BibTeX Click to copy
@article{k2019a,
title = {A system for generating storyline visualizations using hierarchical task network planning},
year = {2019},
journal = {Computer & Graphics},
pages = {64-75},
volume = {78},
author = {Padia, K. and Bandara, K. and Healey, C. G.}
}
Existing storyline visualization techniques present narratives as a node-link graph where a sequence of links shows the evolution of causal and temporal relationships between characters in the narrative. These techniques make a number of simplifying assumptions about the narrative structure, however. They assume that all narratives progress linearly in time, with a well-defined beginning, middle, and end. They assume that the narrative is complete prior to visualization.
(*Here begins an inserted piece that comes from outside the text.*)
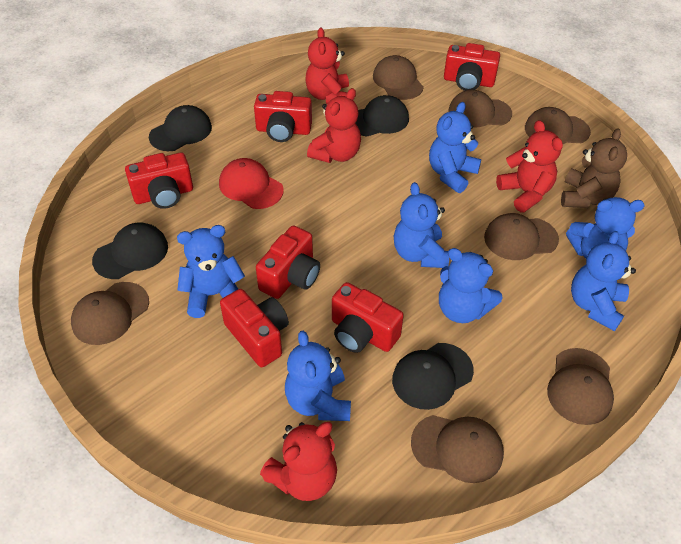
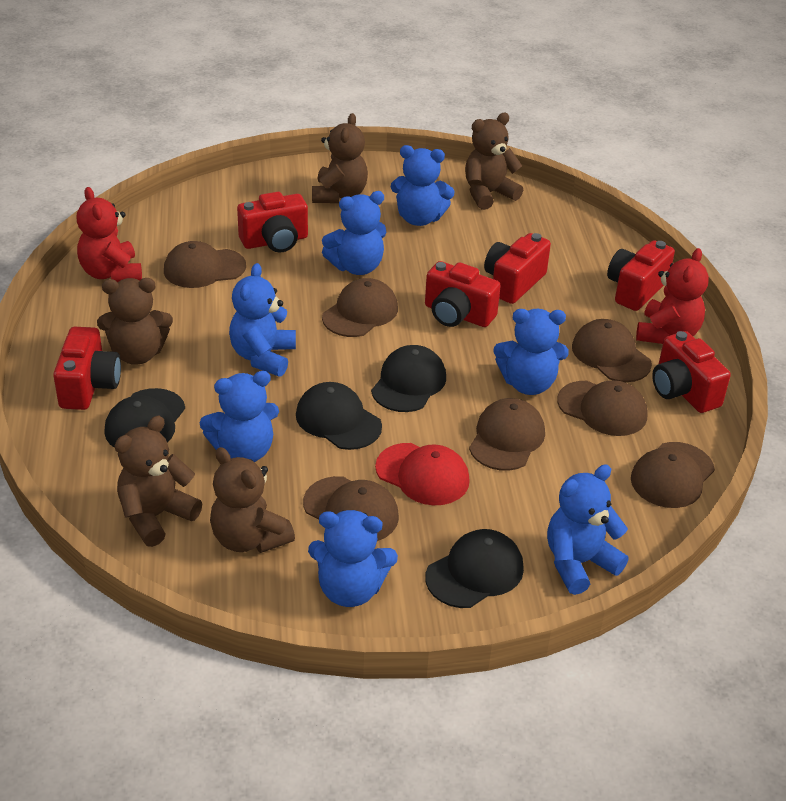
brown teddy bear: [561,128,627,208] = 1 -> [97,278,173,365] [115,416,202,547] [210,447,295,553] [312,113,368,203] [465,113,523,210] = 5
red teddy bear: [260,422,337,501] [305,28,349,104] [307,88,361,163] [496,120,563,212] = 4 -> [76,187,142,282] [636,248,709,344] = 2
They also assume that at least two participants interact at every event. Finally, they assume that all events in the narrative occur along a single timeline. Thus, while existing techniques are suitable for visualizing linear narratives, they are not well suited for visualizing narratives with multiple timelines, non-linear narratives such as those with flashbacks, or for narratives that contain events with only one participant. In our previous work we presented Yarn, a system for automatic construction and visualization of narratives with multiple timelines. Yarn employs hierarchical task network planning to generate all possible narrative timelines and visualize them in a web-based interface. In this work, we extend Yarn to support non-linear narratives with flash-backs and flash-forwards, and non-linear point-of-view narratives. Our technique supports both single- participant as well as multi-participant events in the narrative, and constructs both linear as well as non-linear narratives. Additionally, it enables pairwise comparison within a group of multiple narrative timelines.